── Document passage ──


  4. Peter B. Golden said,

    July 9, 2021 @ 11:03 am

    I have often heard Murphy's Law mentioned with the follow up: "and Murphy was an optimist"

  5. Chips Mackinolty said,

    July 9, 2021 @ 7:52 pm

    I've always known it, via my mother–a diligent proof reader–as "Muphry's Law"!

  6. John Kozak said,

    July 10, 2021 @ 3:30 am

    Wasn't one end of SIGSALY in the basement of Selfridges?

  7. Stephen Goranson said,

    July 10, 2021 @ 9:02 am

    The papers of H. P. Robertson, who is so far the earliest documented attested user of Murphy’s Law (the title, plus the definition—the definition preexists the title), are at CalTech. They include many letters to and from E. T. [Eric Temple] Bell (1883-1960), Robertson’s former teacher and later a colleague—and a published historian of math(s), e.g. Men of Mathematics, which he had originally entitled The Lives of Mathematicians, which despite the later published-demanded inaccurate title, included Sofia [or Sofya] Kovalevskaya (1850-1891).

    Or, if there were a relevant individual Murphy (to transition from De Morgan), maybe consider George Moseley Murphy (1903-1968), co-discoverer of deuterium (heavy water). Known to Robertson, who did extensive secret work during WW II.

    If the Wm. R. Bennett Jr. paper still exists, no doubt, online publication would be easy and welcome.

    The letters now at CalTech between Robertson and Bell might be worth checking, if anyone there or nearby is interested. Robertson (quoted and published by Anne Roe as interviewed in early 1949, before the Muroc tests) said he "always" liked Murphy's Law, which suggests he used it earlier than that.

  8. DMcCunney said,

    July 10, 2021 @ 1:07 pm

    Years back, my then employer sent me to Alamogordo, NM, as part of a tech team bringing a new facility we were building there online. I visited the local Air and Space museum, which had the original rocket sled used in the USAF project MX981 experiments. I sat in it. (I think I was the only one on my team who knew what it was and why it was significant.) The pilot during those tests was Captain John P. Stapp, MD, an Air Force doctor. It caused detached retinas in both eyes , and later nasty vision problems as a result. The Air force got a pointed lesson in what G forces a human pilot *couldn't* take.

───
── Study material ──

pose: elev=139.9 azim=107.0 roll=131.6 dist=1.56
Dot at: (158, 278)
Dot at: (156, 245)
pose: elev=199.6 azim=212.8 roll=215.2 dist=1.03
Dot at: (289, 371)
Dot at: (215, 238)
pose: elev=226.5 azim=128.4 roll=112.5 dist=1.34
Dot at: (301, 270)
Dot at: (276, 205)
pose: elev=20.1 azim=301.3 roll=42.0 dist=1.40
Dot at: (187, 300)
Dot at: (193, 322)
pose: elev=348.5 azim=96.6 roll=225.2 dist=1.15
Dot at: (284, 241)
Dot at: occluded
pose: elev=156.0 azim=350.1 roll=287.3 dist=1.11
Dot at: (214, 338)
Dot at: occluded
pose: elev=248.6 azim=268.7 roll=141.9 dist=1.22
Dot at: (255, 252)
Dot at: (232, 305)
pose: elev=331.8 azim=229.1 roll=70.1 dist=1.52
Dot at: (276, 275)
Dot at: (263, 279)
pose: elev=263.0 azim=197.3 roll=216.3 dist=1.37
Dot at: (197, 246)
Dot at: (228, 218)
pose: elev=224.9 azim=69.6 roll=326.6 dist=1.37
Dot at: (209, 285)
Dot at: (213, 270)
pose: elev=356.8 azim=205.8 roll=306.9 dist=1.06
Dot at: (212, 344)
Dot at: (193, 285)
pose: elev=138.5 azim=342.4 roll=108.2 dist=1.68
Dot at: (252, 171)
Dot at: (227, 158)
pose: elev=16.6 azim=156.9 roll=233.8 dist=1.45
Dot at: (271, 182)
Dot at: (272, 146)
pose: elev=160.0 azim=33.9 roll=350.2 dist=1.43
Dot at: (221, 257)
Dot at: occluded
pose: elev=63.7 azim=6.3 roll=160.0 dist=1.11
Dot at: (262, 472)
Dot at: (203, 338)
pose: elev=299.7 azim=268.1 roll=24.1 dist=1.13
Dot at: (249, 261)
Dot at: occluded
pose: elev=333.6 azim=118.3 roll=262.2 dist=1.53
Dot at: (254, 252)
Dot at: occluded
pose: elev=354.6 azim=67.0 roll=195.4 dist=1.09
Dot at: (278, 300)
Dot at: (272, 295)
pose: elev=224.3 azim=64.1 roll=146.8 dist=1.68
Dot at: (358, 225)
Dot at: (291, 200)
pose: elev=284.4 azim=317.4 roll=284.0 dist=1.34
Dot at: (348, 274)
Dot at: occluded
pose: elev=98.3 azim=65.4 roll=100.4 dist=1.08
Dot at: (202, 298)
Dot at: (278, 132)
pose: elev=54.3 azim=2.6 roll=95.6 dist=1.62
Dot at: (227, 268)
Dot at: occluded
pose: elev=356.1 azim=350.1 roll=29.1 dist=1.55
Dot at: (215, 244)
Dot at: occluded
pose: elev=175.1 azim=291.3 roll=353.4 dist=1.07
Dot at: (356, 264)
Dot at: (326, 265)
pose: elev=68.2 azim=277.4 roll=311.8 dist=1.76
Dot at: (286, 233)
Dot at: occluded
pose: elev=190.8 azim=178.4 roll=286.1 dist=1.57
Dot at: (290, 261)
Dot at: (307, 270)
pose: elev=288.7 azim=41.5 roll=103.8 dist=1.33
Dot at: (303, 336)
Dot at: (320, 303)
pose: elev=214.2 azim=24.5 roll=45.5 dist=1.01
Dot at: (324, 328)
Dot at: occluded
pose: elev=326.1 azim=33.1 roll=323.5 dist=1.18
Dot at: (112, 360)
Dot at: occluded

───

_Exercise brief_.
Answer these questions about the comment thread about Murphy's Law:
1. What name for the law does Chips Mackinolty give?
2. Where are the papers of H. P. Robertson held?
3. Who was the pilot during the rocket sled tests that DMcCunney describes?
Please draw only on the comment thread about Murphy's Law when answering.

_Answer for this exercise_.
1. "Muphry's Law"
2. At CalTech
3. Captain John P. Stapp, MD, an Air Force doctor